■ **REQUIRED ACTIONS**
a: Update the excerpt on integrated transformer magnetics between "On the other" and "components are mounted.", inclusive, replacing "half-core" with "partial core".
b: Answer these questions using the excerpt on integrated transformer magnetics:
(i) What inductance value is usually needed in series with the transformer primary for ZVS?
(ii) What can often take the place of the parallel magnetic element Lp in the LLC stage?
(iii) Which automotive safety standards are named as examples?
c: According to the excerpt on integrated transformer magnetics, why should the designer keep the leakage inductance as low as possible? Answer in one to three sentences.

■ **EXTRACT PROVIDED**
»»
These topologies require a transformer ensuring the conversion of the voltage according to its transformation ratio (N1:N2) which also includes galvanic isolation between the primary and secondary circuits. A second magnetic element (Lr or Lzvs) is needed in series with the primary of the transformer like a resonant coil used in LLC or ZVS techniques. For the LLC stage, a third parallel magnetic element (Lp) is added to form the resonance reservoir. It can often be replaced by the magnetizing inductance of the transformer itself, resulting in the magnetic set having only two components, as in the case of the ZVS.

Focusing on the inductor in series with the primary of the transformer, an inductance value of a few microhenrys is usually needed to resonate with the transistors self-capacitance (CMOS in parallel with the drain-source of MOSFETs in Figure 2 ) for ZVS. For LLC resonance with the series capacitor (Cr in Figure 1 ), a higher value of several micro to a few tens of microhenrys is usually needed.

State of the art

Different techniques have already been implemented to try to integrate the series inductor into the transformer as a single magnetic element:
- one possibility is to use the leakage inductance of the transformer itself as the required series inductance value for Lr or Lzvs [US2017040097A1],
- another possibility is the addition of a core part as an extension of the transformer core to obtain the required choke value. Thus, a more complex core integrates both the transformer and the resonance coil [CN107887143A, CN207321121U],
- finally, the use of a magnetic shunt between the primary and secondary windings separated into sectors can be a third solution [US4613841A US4689592A, EP0142207A1, US8395470, US8648687 and US2018254143A1]. For example, the introduction of an annular core between the upper and lower primary and secondary windings is an already existing consistent technology based on this principle (Figure 3). The core is normally chosen as a standard catalog part number with given dimensions and level of permeability.

However, the aforementioned techniques for integrating the value of the series inductance in the transformer have obvious limitations.

First, the value of the leakage inductance is normally a parasitic element which should be set as low as possible by the designer to provide the best coupling into the transformer. Thus, additional frequency losses (eddy currents, proximity effect) inside the winding can be minimized. Otherwise, the corresponding total copper losses may be several times higher than expected, which may lead to overheating of the transformer. Secondly, in the given size of the transformer, the separation of the windings necessary to generate a worse coupling and therefore a higher inductance value is easily obtained by putting a separation between the primary and secondary windings (see US2009278646A1). Keeping the size of the transformer and conductors as defined for the power and current ratings, the separation distance cannot be so large and most of the time the target value for the series inductance value cannot be reached. This eventually causes poor coupling which results in magnetic fields out of the winding, with possible electromagnetic propagation out of the transformer. Most of the time, such behavior must be prohibited so as not to exceed the permissible interference levels (conducted or radiated) according to automotive safety standards (such as UL 2202, IEC 61851-21 or similar).

On the other hand, adding a half-core so that the inductor shares part of the magnetic circuit with the transformer also involves additional losses in the core and the copper. Also, the weight, bulk, and cost of such a variant can be similar to the transformer alone, plus its discrete resonant inductor. In other words, this solution offers no real increase in power density at a lower cost in such integrated magnetic solutions. Only the handling and soldering of a single magnetic assembly instead of two discrete elements can be an advantage in relation to saving space on the electronic board on which the components are mounted.
««
■ **DATA ROWS**
»»
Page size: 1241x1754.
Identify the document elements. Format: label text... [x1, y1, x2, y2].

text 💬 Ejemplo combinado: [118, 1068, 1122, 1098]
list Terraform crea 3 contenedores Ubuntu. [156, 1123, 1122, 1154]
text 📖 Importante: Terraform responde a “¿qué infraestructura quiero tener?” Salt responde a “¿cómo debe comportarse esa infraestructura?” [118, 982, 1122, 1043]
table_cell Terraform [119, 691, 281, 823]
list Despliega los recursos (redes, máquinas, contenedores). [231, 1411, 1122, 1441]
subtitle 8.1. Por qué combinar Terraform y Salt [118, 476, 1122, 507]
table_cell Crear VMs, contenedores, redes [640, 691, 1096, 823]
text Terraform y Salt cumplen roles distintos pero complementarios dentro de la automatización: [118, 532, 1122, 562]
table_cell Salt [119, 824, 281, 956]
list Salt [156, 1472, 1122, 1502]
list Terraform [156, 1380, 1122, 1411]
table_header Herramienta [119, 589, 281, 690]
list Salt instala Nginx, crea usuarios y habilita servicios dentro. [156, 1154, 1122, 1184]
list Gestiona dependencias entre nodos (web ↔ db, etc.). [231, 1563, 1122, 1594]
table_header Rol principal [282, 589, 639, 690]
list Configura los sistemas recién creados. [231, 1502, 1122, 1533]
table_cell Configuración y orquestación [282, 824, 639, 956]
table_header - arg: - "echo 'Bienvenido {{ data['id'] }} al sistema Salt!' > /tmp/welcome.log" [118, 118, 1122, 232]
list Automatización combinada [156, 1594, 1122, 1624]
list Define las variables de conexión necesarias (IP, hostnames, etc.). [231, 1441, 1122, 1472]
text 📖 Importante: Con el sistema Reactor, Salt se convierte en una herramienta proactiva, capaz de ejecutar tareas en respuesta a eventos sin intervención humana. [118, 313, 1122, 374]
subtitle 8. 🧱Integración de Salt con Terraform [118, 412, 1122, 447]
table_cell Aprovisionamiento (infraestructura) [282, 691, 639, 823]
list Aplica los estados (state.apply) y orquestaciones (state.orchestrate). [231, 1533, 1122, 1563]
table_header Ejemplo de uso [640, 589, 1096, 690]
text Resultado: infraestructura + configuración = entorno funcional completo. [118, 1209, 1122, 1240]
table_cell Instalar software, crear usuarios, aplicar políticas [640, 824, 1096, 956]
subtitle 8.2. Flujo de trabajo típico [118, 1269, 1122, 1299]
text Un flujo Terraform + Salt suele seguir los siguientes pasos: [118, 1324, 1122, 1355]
««
■ **EXERCISE RESPONSES**
a:
On the other hand, adding a partial core so that the inductor shares part of the magnetic circuit with the transformer also involves additional losses in the core and the copper. Also, the weight, bulk, and cost of such a variant can be similar to the transformer alone, plus its discrete resonant inductor. In other words, this solution offers no real increase in power density at a lower cost in such integrated magnetic solutions. Only the handling and soldering of a single magnetic assembly instead of two discrete elements can be an advantage in relation to saving space on the electronic board on which the components are mounted.

b:
(i) A few microhenrys.
(ii) The magnetizing inductance of the transformer itself.
(iii) UL 2202 and IEC 61851-21.

c: Low leakage inductance gives the best coupling in the transformer, which keeps added frequency losses in the winding, such as eddy currents and the proximity effect, to a minimum. If it is not kept low, total copper losses may be several times higher than expected, which may lead to overheating of the transformer.